# Column for OCBF



## Adeeel (Jun 3, 2011)

Do we have to use the over strength factor "omega node" to design the columns in OCBF if Pu/Phi-c Ptn &gt; 0.4? or this condition is not applicable to OCBF?

Is there any part in AISC 341 mentioned anything about this?


----------



## blybrook PE (Jun 4, 2011)

Per my interpretation of the following note, I would say that no, you do not need to utilize the Omega (overstrength) factor in the design of OCBF members. The amplified seismic load is that determined by the load factors utilizing the Omega factor.

From AISC 341-05, Section 14.1 (full specification available free from AISC)

"User Note: Previous versions of these Provisions have required that the members of OCBF be designed for the amplified seismic load, effectively reducing the effective R factor by half. To make the design of OCBF consistent with other systems, this requirement has been eliminated from these Provisions, consistent with a corresponding reduction in the R factor for these systems in SEI/ASCE 7-05 Supplement Number 1. The required strength of the members of OCBF will now be determined using the loading combinations stipulated by the applicable building code (and the reduced R factors prescribed in SEI/ASCE 7-05 Supplement Number 1), without the application of the amplified seismic load."


----------



## Adeeel (Jun 4, 2011)

blybrook PE said:


> Per my interpretation of the following note, I would say that no, you do not need to utilize the Omega (overstrength) factor in the design of OCBF members. The amplified seismic load is that determined by the load factors utilizing the Omega factor.
> From AISC 341-05, Section 14.1 (full specification available free from AISC)
> 
> "User Note: Previous versions of these Provisions have required that the members of OCBF be designed for the amplified seismic load, effectively reducing the effective R factor by half. To make the design of OCBF consistent with other systems, this requirement has been eliminated from these Provisions, consistent with a corresponding reduction in the R factor for these systems in SEI/ASCE 7-05 Supplement Number 1. The required strength of the members of OCBF will now be determined using the loading combinations stipulated by the applicable building code (and the reduced R factors prescribed in SEI/ASCE 7-05 Supplement Number 1), without the application of the amplified seismic load."



Thanks blybrook PE for your clarification. This is my understanding too.


----------

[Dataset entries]
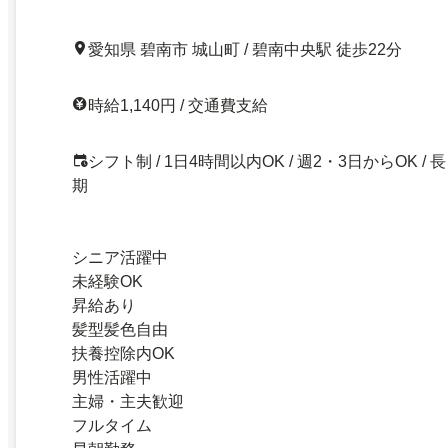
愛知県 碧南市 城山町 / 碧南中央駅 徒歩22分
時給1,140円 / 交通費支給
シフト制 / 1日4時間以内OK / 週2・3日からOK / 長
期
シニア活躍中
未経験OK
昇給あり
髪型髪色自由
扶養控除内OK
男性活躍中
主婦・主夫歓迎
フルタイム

==

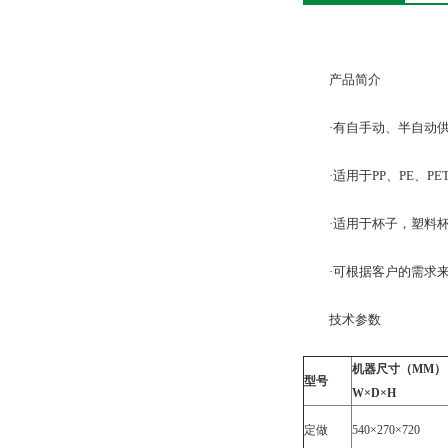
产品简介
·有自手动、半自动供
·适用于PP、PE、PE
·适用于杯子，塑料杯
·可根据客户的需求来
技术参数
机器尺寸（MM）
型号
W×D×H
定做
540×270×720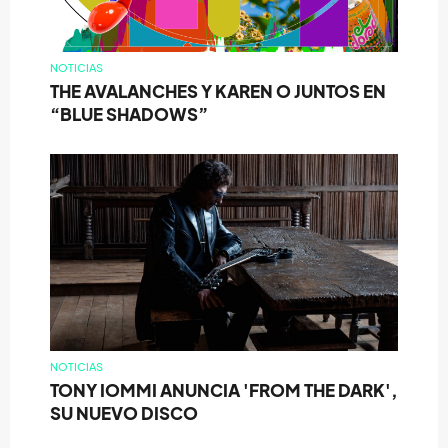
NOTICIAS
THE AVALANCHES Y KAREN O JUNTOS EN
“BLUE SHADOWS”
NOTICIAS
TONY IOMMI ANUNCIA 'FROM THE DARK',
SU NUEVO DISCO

▸ **INSTRUCTIONS TO FOLLOW**: From the forum thread on OCBF columns, extract the passage between "## Adeeel (Jun 3, 2011)" and "applicable to OCBF?", inclusive, word for word.

▸ **SOLUTION**:
## Adeeel (Jun 3, 2011)

Do we have to use the over strength factor "omega node" to design the columns in OCBF if Pu/Phi-c Ptn &gt; 0.4? or this condition is not applicable to OCBF?